Ich atme das Bild

24. Juni 2012: Wie hat sich überhaupt meine Identität gebildet? Wie habe ich mich als ICH erkannt? Zunächst durch die Anerkennung durch Andere. Im Außen.

Eine lange Zeit ist verstrichen …

Dann kam die Anerkennung durch mich selbst. Ich habe die Bruchstücke meiner Identität – bei Anderen eingesammelt – vor mich hin gelegt. Viele der Puzzleteile passten nicht ineinander, ich musste sie zurechtschnitzen. Ein No-Go beim puzzeln! Aber ein Go zur Entwicklung meiner Identität.

Im Laufe der letzten Monate habe ich viele der alten Puzzleteile weggeschmissen, sie gehörten zu einem anderen Spiel.

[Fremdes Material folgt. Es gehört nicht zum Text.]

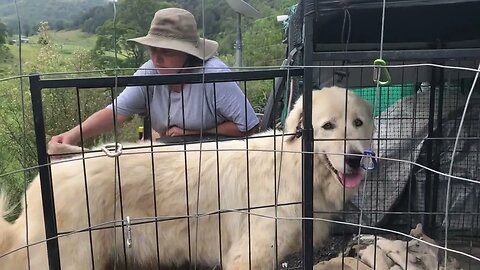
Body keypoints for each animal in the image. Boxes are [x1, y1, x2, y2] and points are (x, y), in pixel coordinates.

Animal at [0, 86, 376, 268]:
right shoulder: (248, 256)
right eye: (327, 126)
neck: (294, 165)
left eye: (358, 123)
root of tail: (42, 178)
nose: (356, 159)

Diese Vorstellung gefällt mir sehr gut: Mein Leben ist nicht ein einziges Puzzlespiel sondern mehrere, viele. Das Bild, was sich zusammensetzt, ändert sich im Laufe der Zeit. Alte Bilder werden abgelöst, neue entstehen. Keines der Bilder ist vollständig! Immer wieder fehlt ein Teil, kommt ein neues Teil hinzu, das einfach nicht in das Bild passen will. Also beginnt ein neues Puzzle.

Ein einziges Teil liegt in der Mitte und wartet auf neue Teile, um ein lebendiges Bild zu ergeben. Ich habe keine Eile, dieses neue Bild zusammen zu setzen. Im Gegenteil: Die neuen Teile segeln sowieso herein, wollen angedockt werden. Wie in einem Trickfilm entsteht ein neues Bild, ohne das ich viel an den Teilen herumprobieren muss. Das Bild zeigt sich einfach. Das ist der wesentliche Unterschied zu früher: Ich muss die Bilder über mich nicht mehr zusammensetzen, ich bin das Bild.

Ich atme das Bild. Ich bin nicht mehr Puzzle (Rätsel), ich bin das Leben. So, wie es mir begegnet. Gerade jetzt. Hier im Hügel aus Erde und Müll.

Über documenta

Über Briefe und Notizen erhält Andreas Knierim in unregelmässigen Abständen Nachrichten von "Isabelle Hüter". Sie bewohnt, nach eigenen Aussagen, das Kunstwerk von Song Dong "Doing Nothing Garden" auf der dOCUMENTA (13) auf der Karlsaue in Kassel.